Sbarro LLC filed a petition with the U.S Bankruptcy Court for the Southern District of New York seeking reorganization under Chapter 11 of the U.S. Bankruptcy Code.
The filing was made to implement a prepackaged reorganization plan supported by a near-unanimous majority of the company’s lenders representing 98 percent of the Company’s debt. The consensual filing is designed to allow for a quick exit from bankruptcy as the Company executes a broader plan developed by the new management team that included the closure of underperforming stores.
The group of lenders supporting the prepackaged plan of reorganization are providing $20 million of debtor-in-possession financing to the company that will remain on the balance sheet post-bankruptcy, and the approximately $140 million of outstanding secured debt will be eliminated, with priority lenders receiving substantially all of the equity in the reorganized business.

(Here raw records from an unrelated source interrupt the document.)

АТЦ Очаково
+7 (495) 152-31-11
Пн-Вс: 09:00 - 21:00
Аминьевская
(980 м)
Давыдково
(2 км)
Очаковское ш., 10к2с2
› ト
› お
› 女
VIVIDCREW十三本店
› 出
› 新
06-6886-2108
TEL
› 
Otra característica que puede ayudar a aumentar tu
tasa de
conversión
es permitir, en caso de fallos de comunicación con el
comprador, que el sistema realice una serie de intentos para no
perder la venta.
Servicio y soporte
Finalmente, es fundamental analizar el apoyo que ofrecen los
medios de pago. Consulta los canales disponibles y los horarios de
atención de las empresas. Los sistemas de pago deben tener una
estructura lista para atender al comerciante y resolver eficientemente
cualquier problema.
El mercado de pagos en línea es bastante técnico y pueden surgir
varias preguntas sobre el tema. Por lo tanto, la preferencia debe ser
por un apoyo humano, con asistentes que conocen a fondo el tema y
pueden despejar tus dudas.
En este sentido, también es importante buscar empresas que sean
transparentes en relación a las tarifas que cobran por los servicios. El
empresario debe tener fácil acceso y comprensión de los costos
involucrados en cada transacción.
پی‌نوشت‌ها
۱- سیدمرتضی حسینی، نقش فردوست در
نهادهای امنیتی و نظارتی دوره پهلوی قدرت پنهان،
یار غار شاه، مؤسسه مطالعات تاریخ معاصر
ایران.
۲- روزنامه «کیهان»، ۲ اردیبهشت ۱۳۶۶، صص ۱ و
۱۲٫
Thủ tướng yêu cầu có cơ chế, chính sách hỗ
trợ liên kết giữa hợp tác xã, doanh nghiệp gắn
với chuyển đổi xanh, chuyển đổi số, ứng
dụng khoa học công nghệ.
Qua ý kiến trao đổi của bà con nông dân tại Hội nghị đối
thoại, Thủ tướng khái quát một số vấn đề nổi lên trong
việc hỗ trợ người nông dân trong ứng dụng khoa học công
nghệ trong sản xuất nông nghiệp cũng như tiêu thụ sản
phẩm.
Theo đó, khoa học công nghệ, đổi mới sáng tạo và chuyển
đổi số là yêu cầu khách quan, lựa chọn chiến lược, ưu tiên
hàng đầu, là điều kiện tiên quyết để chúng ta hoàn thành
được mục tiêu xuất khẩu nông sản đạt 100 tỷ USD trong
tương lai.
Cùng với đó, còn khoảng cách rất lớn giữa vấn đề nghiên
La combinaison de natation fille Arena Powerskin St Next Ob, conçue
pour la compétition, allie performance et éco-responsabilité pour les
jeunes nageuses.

“The agreement among the company’s lenders is an indication of the support and confidence they have in the growth strategies developed by the new management team over the past nine months. The board and senior management team are committed to ensuring Sbarro’s future growth and success and today’s filing is a necessary step to achieve those goals,” says David Karam, Sbarro chairman and chief executive officer.
The combination of the store closure strategy and the balance sheet restructuring contemplated by the prepackaged plan will improve the Company’s profitability and reduce its outstanding debt by more than 80 percent, resulting in a much stronger organization. As part of the agreed plan, the company will run a marketing process for any topping bids to ensure creditor recoveries are maximized, but in the absence of an alternative transaction will seek to promptly confirm the standalone reorganization.
Sbarro has more than 800 stores worldwide in more than 40 countries including 81 new stores opened in 2013. The filing does not affect the 600 franchise locations worldwide.